I think it’s best if I start this article by saying I’ve always been an Alex Rodriguez fan. Even before he joined the Yankees in 2004, he was one of my favorite players. A-Rod has swagger, style, and he was gifted with unparalleled talent. His ability to almost effortlessly drive balls 400+ feet mesmerized me from an early age. He possessed all five tools and was everything you could have wanted out of a star player.
I know I’ll receive a ton of criticism for praising a man who many have grown to hate over the years. Yes, A-Rod cheated. No, I do not condone his choice to use performance enhancing substances, nor was I okay with the manner in which he handled the situation. But are we seriously going to forget that David Ortiz used steroids? Whether you want to acknowledge it or not, Ortiz was a nobody when he was on the Twins and suddenly become a top player in the league out of nowhere. Yet, everyone seems to give Big Papi a free pass and forget anything happened. With or without steroids, A-Rod was and would have been a top player in the league every season. If you want to hate on A-Rod for using PED’s, be consistent (I’m looking at you, Red Sox fans). Again, while I emphasize I don’t support A-Rod’s decision to use steroids, you have to look at him as a product of a era.

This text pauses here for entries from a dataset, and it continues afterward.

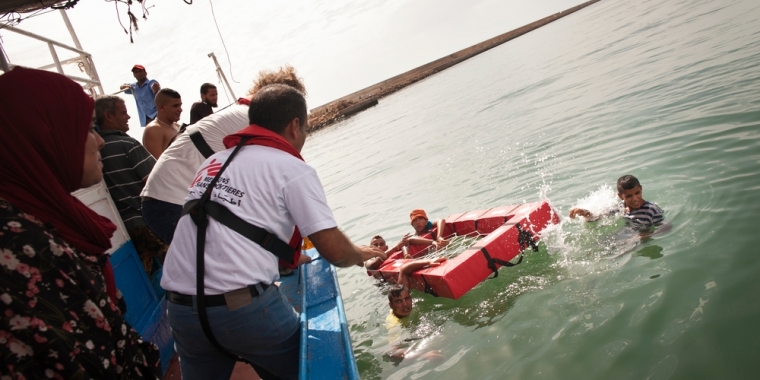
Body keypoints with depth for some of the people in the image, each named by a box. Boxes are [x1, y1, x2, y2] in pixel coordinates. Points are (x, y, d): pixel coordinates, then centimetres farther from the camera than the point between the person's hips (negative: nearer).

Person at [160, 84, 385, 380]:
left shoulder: (213, 161, 16)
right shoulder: (292, 169, -2)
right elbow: (333, 250, -7)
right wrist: (359, 255, 15)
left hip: (180, 308, 6)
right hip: (244, 307, -6)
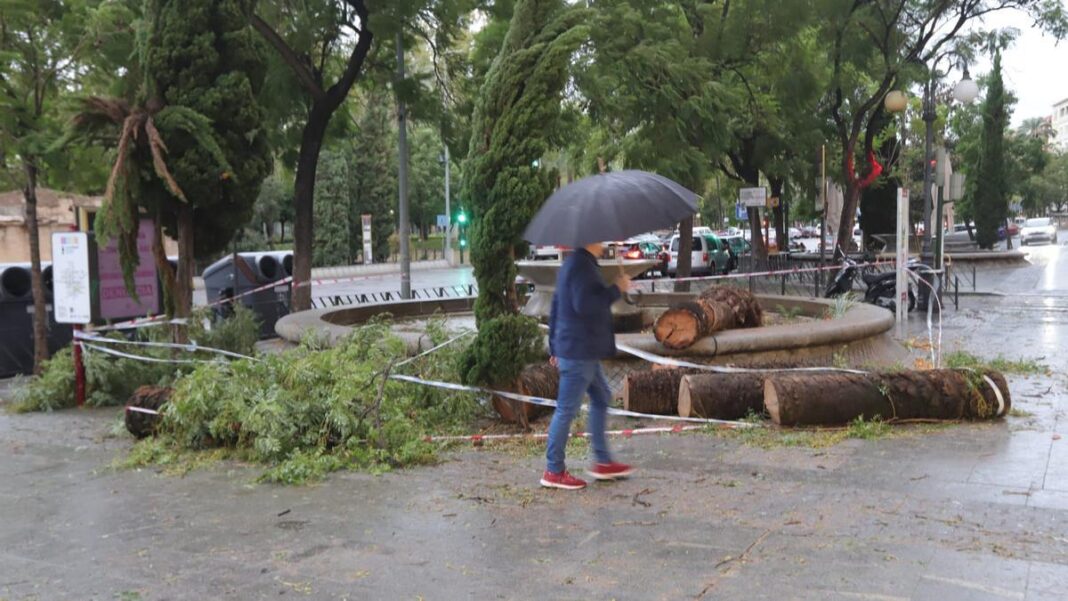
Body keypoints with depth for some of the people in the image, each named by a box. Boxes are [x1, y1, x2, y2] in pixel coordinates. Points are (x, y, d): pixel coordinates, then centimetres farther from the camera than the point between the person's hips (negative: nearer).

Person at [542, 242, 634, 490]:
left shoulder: (571, 264, 16)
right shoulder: (582, 266, -17)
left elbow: (556, 305, 20)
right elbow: (584, 304, -28)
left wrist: (555, 347, 23)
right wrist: (616, 289, -17)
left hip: (584, 351, 11)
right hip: (579, 351, -11)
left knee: (601, 397, 18)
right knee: (567, 409, -4)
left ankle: (603, 462, 24)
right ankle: (554, 471, 5)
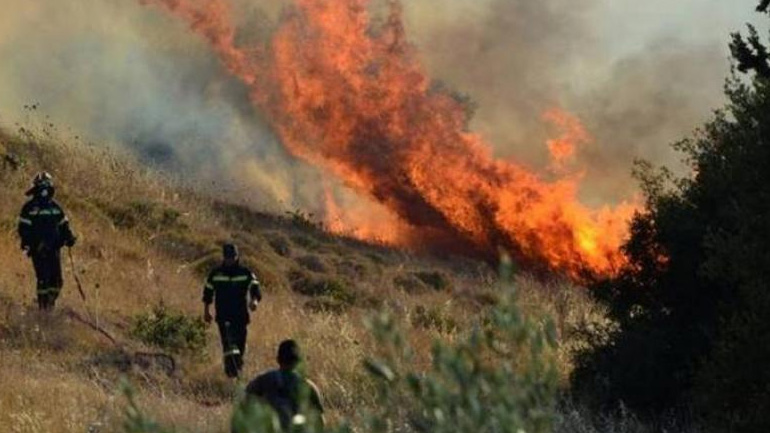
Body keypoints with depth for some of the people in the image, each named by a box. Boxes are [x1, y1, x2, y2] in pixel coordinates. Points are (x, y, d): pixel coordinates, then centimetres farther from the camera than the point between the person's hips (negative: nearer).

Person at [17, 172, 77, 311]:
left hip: (54, 248, 5)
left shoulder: (55, 207, 15)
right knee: (43, 278, -10)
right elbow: (23, 228, -4)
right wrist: (27, 244, -17)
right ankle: (42, 305, -3)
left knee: (57, 279, 2)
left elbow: (63, 225, 20)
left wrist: (69, 237, 3)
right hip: (39, 250, -5)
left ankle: (51, 302, 16)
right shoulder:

Anyway, let’s get back on track. 22 years is a long time to do anything, let alone compete in a professional sports league. Father time has been knocking on A-Rod’s door for years and he finally let him in. His mobility has declined and he no longer has the bat speed to keep up with a mid-90 mph fastball. In 63 games this season, A-Rod is barely batting above the Mendoza line at .203. Playing for a Yankees team that is looking to get younger, A-Rod became the odd man out. Whether it was pressure from the front office, or his own decision, A-Rod announced in an emotional press conference last week that he would be stepping away from baseball.
In an era that has become infatuated with “farewell tours”, I’m baffled as to why A-Rod has spent a majority of games leading up to his retirement riding the pine. The man has done so much for not only the Yankees’ organization, but for baseball itself. Three MVP awards, 14 all-star selections, and 10 Silver Slugger awards don’t even begin to do justice as to how good A-Rod has been. Not only was he one of the best defensive shortstops in the league before he joined the Yankees, but he also embraced a position change to third base when the organization asked him to. Oh yeah, remember that 2009 World Series championship? That doesn’t happen if A-Rod doesn’t bat .365, drive in 18 RBI’s and hit 6 home runs throughout the playoffs. After all he has done for them, the Yankees owe it to A-Rod to give him a proper send off.
Sure A-Rod has struggled this year, but did Derek Jeter deserve to bat second during his final season? Did Kobe Bryant deserve to continue to chuck up shots during his final season? The answer is no to both. But the treatment that Jeter and Bryant received essentially was a “thank you” for all they have done for their respective sports and teams. A-Rod deserves the same. I get that the Yankees want to start ushering in a new era of home grown talent, but I doubt that Gary Sanchez’s career would be negatively impacted if he had A-Rod play ahead of him for just one measly week.
Probably the most frustrating part of it all has been Joe Girardi’s handling of the situation. The Yankees’ skipper said that Rodriguez would play in every game up until his retirement. Chalk that one up as a lie. And then he goes on to state that his job doesn’t involve orchestrating a farewell tour. Fair enough Joe, then how can you explain how you chose to play Derek Jeter during his final season? I don’t want to come off like I’m picking on Jeter because I’m absolutely not; I’m as big of a DJ fan as you’ll find. But Jeter had no business playing shortstop and batting second during his farewell tour.
I know people will disagree with me, but you have to look at things from my perspective–being a Yankee and Alex Rodriguez fan my whole life. I’m forced to watch everyone pay homage this season to David Ortiz, while A-Rod, arguably one of the best players to ever grace baseball, is getting swept into a closet. It’s frustrating. All I can hope for now is that another team gives Rodriguez a chance next season, and let him continue his quest for 700 home runs.